A close examination of the record reveals that R.D.S. failed to question the validity of the search on school grounds in either the juvenile court or the circuit court and certainly raised no issue as to which standard should be applied to searches by school resource officers. Although the majority attempts to justify its consideration of the validity of the search by referencing a single, out-of-context comment by the trial judge, it is overwhelmingly clear from the totality of the record that neither party questioned whether the search was valid. Furthermore, the trial court’s mention of probable cause is insufficient to raise an issue that was not set forth in the motion to suppress evidence. See Tenn. R.Crim. P. 12(b)(2)(C), (f).
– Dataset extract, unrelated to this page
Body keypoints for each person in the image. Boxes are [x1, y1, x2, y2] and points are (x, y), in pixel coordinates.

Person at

On appeal, R.D.S. argued for the first time that Deputy Lambert did not have probable cause to search his truck. “It is elementary that a party may not take one position regarding an issue in the trial court, change his strategy or position in mid-stream, and advocate a different ground or reason in [an appellate court].” State v. Adkisson, 899 S.W.2d 626, 635-36 (Tenn.Crim.App.1994) (quoting State v. Dobbins, 754 S.W.2d 637, 641 (Tenn.Crim.App.1988)). Further, a trial judge “cannot be put in error as to a matter upon which he did not rule.” Dotson v. State, 2 Tenn.Crim.App. 388, 454 S.W.2d 174, 177 (1970) (quoting Garner v. State ex rel. Askins, 37 Tenn.App. 510, 266 S.W.2d 358, 362 (1954)). Given the failure of R.D.S. to raise the issue of the validity of the search, it should come as no surprise that the trial court failed to state whether it applied the reasonable suspicion standard or the probable cause standard to searches conducted by school resource officers.
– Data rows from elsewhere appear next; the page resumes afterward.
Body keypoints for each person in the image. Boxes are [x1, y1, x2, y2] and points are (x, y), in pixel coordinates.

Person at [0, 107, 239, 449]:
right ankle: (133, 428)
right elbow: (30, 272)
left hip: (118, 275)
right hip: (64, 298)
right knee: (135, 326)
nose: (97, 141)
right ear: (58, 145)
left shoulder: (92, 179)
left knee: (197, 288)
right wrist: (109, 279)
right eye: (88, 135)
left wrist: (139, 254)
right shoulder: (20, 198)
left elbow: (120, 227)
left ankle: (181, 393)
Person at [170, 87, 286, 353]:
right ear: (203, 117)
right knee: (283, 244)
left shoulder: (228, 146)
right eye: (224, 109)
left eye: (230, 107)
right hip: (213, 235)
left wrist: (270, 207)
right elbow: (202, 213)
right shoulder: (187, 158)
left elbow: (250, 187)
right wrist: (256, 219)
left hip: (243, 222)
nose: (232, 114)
As interesting as this issue may be in the abstract, the majority correctly states that the record is devoid of any factors *372that would allow the majority to determine which standard to apply. Faced with an inadequate record, the majority is left to make the abstract pronouncement that a reasonable suspicion standard applies to those officers who are assigned to schools on a “regular basis” and assigned duties “such that he or she may be considered a school official as well as a law enforcement officer.” Deprived of the facts necessary to properly resolve the issue, the majority simply remands this case to the trial court to “develop the record in order for the trial court to determine whether the probable cause or reasonable suspicion standard applies to the search of R.D.S.’s truck.” I would not provide R.D.S. with a second opportunity to develop an issue that he neglected to raise at trial and would await a case in which the issue was properly preserved. I respectfully dissent.